| Cup size |
Coffee |
Water |
Ratio |
| 1 mug (~350 ml) |
22–25 g |
350 ml |
1:15 |
| 2 mugs (~700 ml) |
45–50 g |
700 ml |
1:15 |
| Full press (~1 L) |
65–70 g |
1 000 ml |
1:15 |
Brew process
- Preheat the French press with a splash of hot water, swirl and discard.
- Add coarsely ground coffee (like breadcrumbs — much coarser than V60).
- Start your timer. Pour all the hot water (93–96 °C) at once, saturating all grounds.
- Give it a gentle stir to ensure full saturation. Place the lid on (plunger up) but don't press yet.
- Steep for 4 minutes. For a stronger, more intense cup: up to 5 minutes.
- Press the plunger down slowly and steadily — 20–30 seconds. Don't force it.
- Pour immediately — don't let it sit on the grounds or it'll over-extract and turn bitter.
Grind matters most here. Too fine = muddy, over-extracted, plunger won't press. Too coarse = weak and flat. Aim for large, uniform particles that let the plunger press easily with light resistance.
Tips
- French Press produces a fuller, heavier body than V60 because fine particles and oils stay in the cup. It's more forgiving but less "clean."
- Medium to dark roasts work especially well — they complement the rich, oily texture.
- If you see a thick crust of grounds floating, break it gently after 3 min with a spoon — this helps sediment sink before you plunge.
Coffee dose
60–80 g
for 1 L cold brew concentrate
Water
600–700 ml
cold or room temp
Steep time
12–24 h
in the fridge
How to brew
- Grind your coffee coarsely — similar to French Press or slightly coarser. Cold water extracts slowly so fine grinds over-extract and turn bitter.
- Add grounds to the Hario bottle's inner strainer/filter compartment.
- Pour cold (or room-temp) water slowly over the grounds. Fill to the shoulder of the bottle.
- Seal and place in the fridge. Steep for 12 hours minimum — up to 24 hours for a stronger concentrate.
- Remove the strainer insert and discard grounds. The concentrate keeps in the bottle for up to 2 weeks in the fridge.
Serving
- Cold brew straight from the bottle is a concentrate — dilute 1:1 with water or milk over ice for a regular-strength cup.
- Prefer it stronger? Go 2:1 (2 parts cold brew, 1 part water) or drink it undiluted over lots of ice as it melts.

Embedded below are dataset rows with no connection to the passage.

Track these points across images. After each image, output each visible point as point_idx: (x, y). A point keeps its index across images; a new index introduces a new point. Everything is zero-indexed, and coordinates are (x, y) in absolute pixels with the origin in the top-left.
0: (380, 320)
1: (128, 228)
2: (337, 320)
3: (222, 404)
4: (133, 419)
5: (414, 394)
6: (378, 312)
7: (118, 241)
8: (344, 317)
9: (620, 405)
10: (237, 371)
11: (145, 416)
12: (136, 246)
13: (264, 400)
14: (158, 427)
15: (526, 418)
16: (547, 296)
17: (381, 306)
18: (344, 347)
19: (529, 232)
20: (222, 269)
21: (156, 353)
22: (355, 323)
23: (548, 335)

- Over ice with a splash of oat milk and a little simple syrup — summer perfection.
Best beans for cold brew: Medium to dark roast, chocolate and nutty notes translate beautifully cold. Avoid very light, floral roasts — the bright acidity that's lovely hot becomes sharp and unpleasant cold.
What is it? Chicory root, roasted and ground. It brews like coffee with a deep, earthy, slightly woody and bitter flavor. Zero caffeine. Great on lazy weekend mornings or evenings when you still want something warm and coffee-adjacent.
V60 (Hario 02)
10–12 g
for ~250 ml · same pour technique
French Press
15–18 g
for 350 ml · steep 4 min
Tea bag / infuser
5–7 g
per mug · steep 4–5 min
V60 technique
- Use the same pour-over technique as coffee. Chicory is very soluble — don't over-extract (keep total brew time under 3 min or it gets very bitter).

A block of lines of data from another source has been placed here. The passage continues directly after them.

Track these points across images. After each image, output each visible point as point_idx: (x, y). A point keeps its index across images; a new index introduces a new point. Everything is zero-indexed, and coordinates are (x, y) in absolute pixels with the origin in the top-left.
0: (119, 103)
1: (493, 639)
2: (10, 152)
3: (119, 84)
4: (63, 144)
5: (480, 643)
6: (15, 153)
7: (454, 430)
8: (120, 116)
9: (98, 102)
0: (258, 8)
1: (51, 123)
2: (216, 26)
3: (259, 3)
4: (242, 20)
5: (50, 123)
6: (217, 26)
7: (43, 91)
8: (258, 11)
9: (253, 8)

- You can do a quick bloom (15–20 sec is enough) — chicory doesn't degas like coffee.
- Slightly coarser grind than coffee V60 to avoid over-extraction.
French Press technique
- Same coarse grind as coffee French Press. Pour all water, stir, steep 4 minutes — identical process.

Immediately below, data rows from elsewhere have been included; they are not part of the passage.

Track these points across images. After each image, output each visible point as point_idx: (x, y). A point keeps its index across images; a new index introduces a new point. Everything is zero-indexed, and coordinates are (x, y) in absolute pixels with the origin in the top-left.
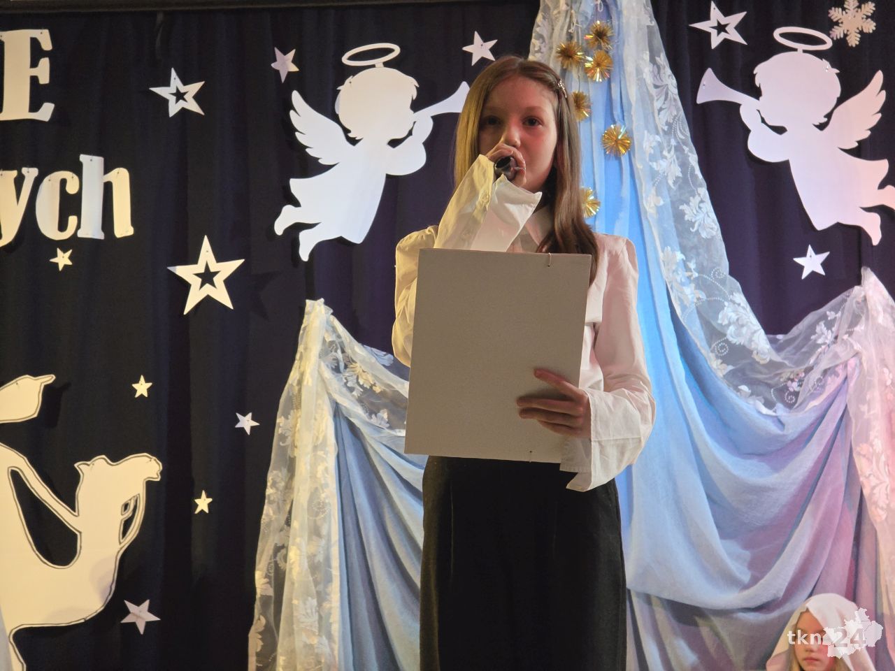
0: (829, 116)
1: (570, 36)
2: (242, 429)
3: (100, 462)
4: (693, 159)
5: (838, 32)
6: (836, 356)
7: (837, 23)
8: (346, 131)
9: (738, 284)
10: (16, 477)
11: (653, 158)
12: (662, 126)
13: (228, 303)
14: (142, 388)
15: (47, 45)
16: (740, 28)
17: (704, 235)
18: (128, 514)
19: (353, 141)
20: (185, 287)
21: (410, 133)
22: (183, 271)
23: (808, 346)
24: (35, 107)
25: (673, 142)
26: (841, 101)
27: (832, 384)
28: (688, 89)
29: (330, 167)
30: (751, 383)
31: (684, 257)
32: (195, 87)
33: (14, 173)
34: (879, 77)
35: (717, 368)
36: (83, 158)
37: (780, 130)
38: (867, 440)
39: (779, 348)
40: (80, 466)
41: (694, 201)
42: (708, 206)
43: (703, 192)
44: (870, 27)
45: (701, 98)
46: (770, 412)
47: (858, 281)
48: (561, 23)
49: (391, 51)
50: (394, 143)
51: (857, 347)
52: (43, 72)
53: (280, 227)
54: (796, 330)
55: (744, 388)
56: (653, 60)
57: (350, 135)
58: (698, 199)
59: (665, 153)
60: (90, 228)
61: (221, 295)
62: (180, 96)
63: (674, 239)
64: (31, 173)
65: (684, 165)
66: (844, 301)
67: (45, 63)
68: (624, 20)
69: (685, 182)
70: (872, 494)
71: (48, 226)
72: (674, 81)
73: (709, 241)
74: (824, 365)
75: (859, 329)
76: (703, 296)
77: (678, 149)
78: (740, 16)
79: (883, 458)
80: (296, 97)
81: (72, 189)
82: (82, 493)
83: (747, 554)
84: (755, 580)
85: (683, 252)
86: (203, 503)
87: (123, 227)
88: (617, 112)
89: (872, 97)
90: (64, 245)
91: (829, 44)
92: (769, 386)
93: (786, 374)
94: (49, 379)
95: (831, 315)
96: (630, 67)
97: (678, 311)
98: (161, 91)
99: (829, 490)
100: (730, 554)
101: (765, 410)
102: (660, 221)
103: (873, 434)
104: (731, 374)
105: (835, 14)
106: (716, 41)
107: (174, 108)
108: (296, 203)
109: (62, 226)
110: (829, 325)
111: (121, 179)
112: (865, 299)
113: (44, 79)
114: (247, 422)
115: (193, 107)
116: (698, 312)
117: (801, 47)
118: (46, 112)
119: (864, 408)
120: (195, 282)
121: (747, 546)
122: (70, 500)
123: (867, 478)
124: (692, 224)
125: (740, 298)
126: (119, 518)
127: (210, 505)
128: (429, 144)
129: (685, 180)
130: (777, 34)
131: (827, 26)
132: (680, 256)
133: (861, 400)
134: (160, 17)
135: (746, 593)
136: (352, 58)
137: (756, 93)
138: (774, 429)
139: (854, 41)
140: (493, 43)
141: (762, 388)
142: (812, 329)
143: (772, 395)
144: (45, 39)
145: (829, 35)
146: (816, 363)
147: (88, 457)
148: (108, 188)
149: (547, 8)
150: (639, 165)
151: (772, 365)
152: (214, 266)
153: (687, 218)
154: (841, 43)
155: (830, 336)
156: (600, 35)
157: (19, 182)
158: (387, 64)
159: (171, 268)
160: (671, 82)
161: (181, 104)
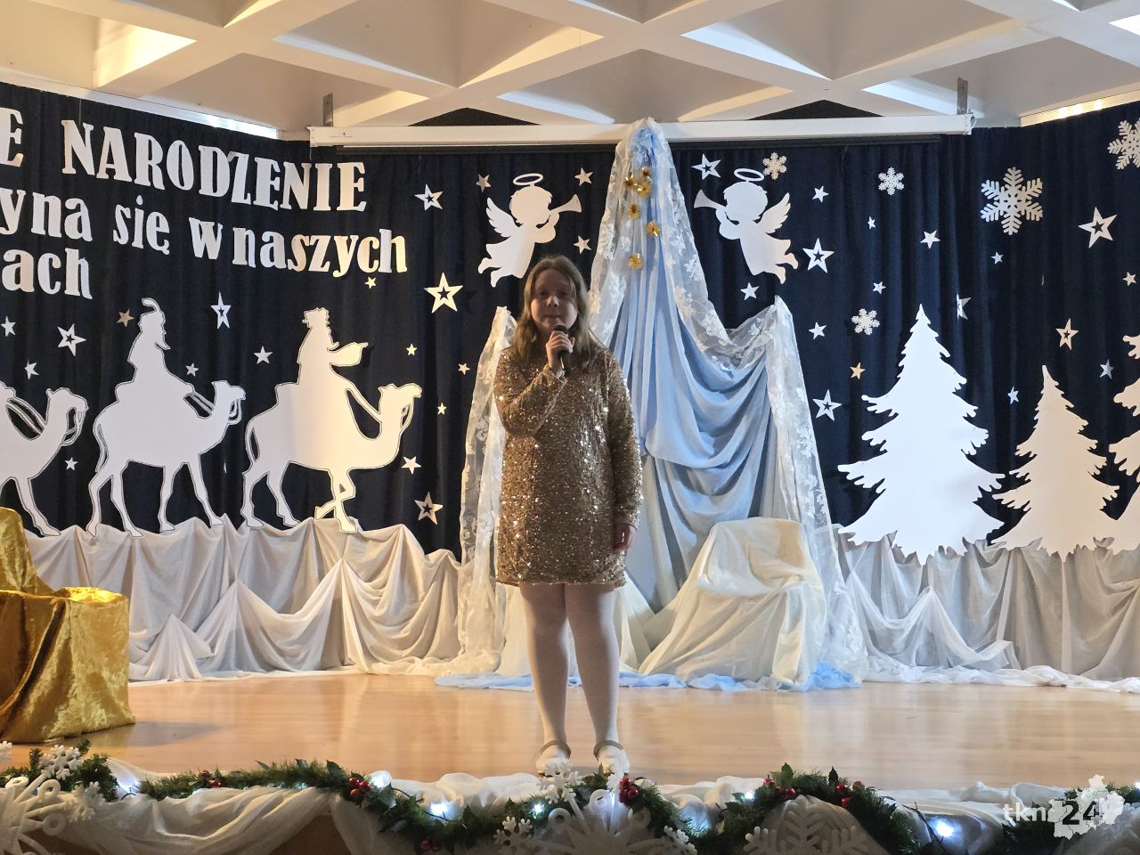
0: (761, 216)
1: (630, 174)
2: (461, 372)
3: (391, 387)
4: (692, 239)
5: (767, 172)
6: (760, 341)
7: (766, 167)
8: (515, 219)
9: (712, 305)
10: (349, 394)
11: (671, 239)
12: (676, 221)
13: (455, 308)
14: (412, 350)
15: (362, 171)
16: (717, 168)
17: (696, 279)
18: (406, 413)
19: (519, 225)
20: (432, 299)
21: (548, 221)
22: (431, 290)
23: (745, 336)
24: (356, 204)
25: (682, 231)
26: (767, 208)
27: (758, 356)
28: (690, 200)
29: (506, 238)
30: (718, 354)
31: (685, 291)
32: (438, 195)
33: (346, 238)
34: (787, 196)
35: (701, 347)
36: (381, 230)
37: (736, 223)
38: (774, 384)
39: (731, 337)
40: (381, 389)
41: (692, 262)
42: (699, 264)
43: (696, 256)
44: (784, 169)
45: (695, 207)
46: (727, 369)
47: (772, 302)
48: (626, 168)
49: (538, 178)
50: (539, 226)
51: (771, 337)
52: (361, 185)
53: (481, 269)
54: (740, 327)
55: (714, 357)
56: (672, 187)
57: (517, 222)
58: (693, 261)
59: (677, 237)
60: (385, 267)
61: (451, 304)
62: (430, 199)
63: (682, 282)
64: (355, 238)
65: (687, 242)
66: (766, 312)
67: (361, 180)
68: (658, 166)
69: (687, 253)
70: (776, 412)
71: (364, 265)
72: (683, 198)
73: (698, 283)
74: (754, 346)
75: (773, 327)
76: (695, 312)
77: (684, 233)
78: (717, 163)
79: (782, 395)
80: (489, 201)
81: (375, 246)
82: (382, 403)
83: (712, 440)
84: (716, 453)
85: (685, 288)
86: (442, 409)
87: (402, 267)
88: (653, 215)
89: (783, 207)
90: (371, 275)
91: (762, 178)
92: (727, 356)
93: (735, 351)
94: (365, 345)
95: (759, 320)
96: (660, 191)
97: (682, 318)
98: (420, 196)
99: (755, 409)
100: (704, 439)
101: (724, 368)
102: (675, 272)
103: (778, 382)
104: (707, 351)
105: (766, 161)
106: (704, 175)
107: (427, 206)
108: (489, 257)
109: (371, 265)
110: (757, 326)
111: (400, 241)
112: (776, 312)
113: (361, 189)
114: (464, 368)
115: (437, 205)
116: (692, 317)
117: (748, 179)
118: (362, 207)
119: (774, 368)
120: (438, 296)
121: (712, 435)
122: (376, 407)
123: (774, 404)
124: (690, 274)
125: (714, 312)
126: (400, 416)
127: (445, 410)
128: (556, 227)
129: (687, 250)
130: (736, 173)
131: (762, 168)
132: (683, 290)
133: (772, 364)
134: (420, 157)
135: (711, 460)
136: (518, 181)
137: (724, 203)
138: (728, 378)
139: (775, 177)
140: (590, 174)
141: (722, 357)
142: (749, 327)
143: (728, 361)
144: (361, 167)
145: (762, 173)
146: (751, 344)
147: (385, 385)
148: (394, 246)
149: (619, 159)
150: (663, 243)
151: (729, 346)
152: (448, 289)
153: (688, 270)
154: (768, 177)
155: (758, 331)
156: (646, 174)
157: (349, 242)
158: (536, 185)
159: (426, 289)
160: (681, 198)
161: (431, 203)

- Chicory will leave more fine sediment than coffee. Let it settle 30 seconds before pouring after you plunge.
Blending with coffee
- Classic ratio: 70–80% coffee + 20–30% chicory by weight. Adds depth and cuts caffeine without masking coffee flavor.
- New Orleans style cold brew: add chicory to your cold brew dose at 20–25% of total weight. Pairs beautifully with milk.
- In French Press it blends seamlessly — just mix the grounds before brewing.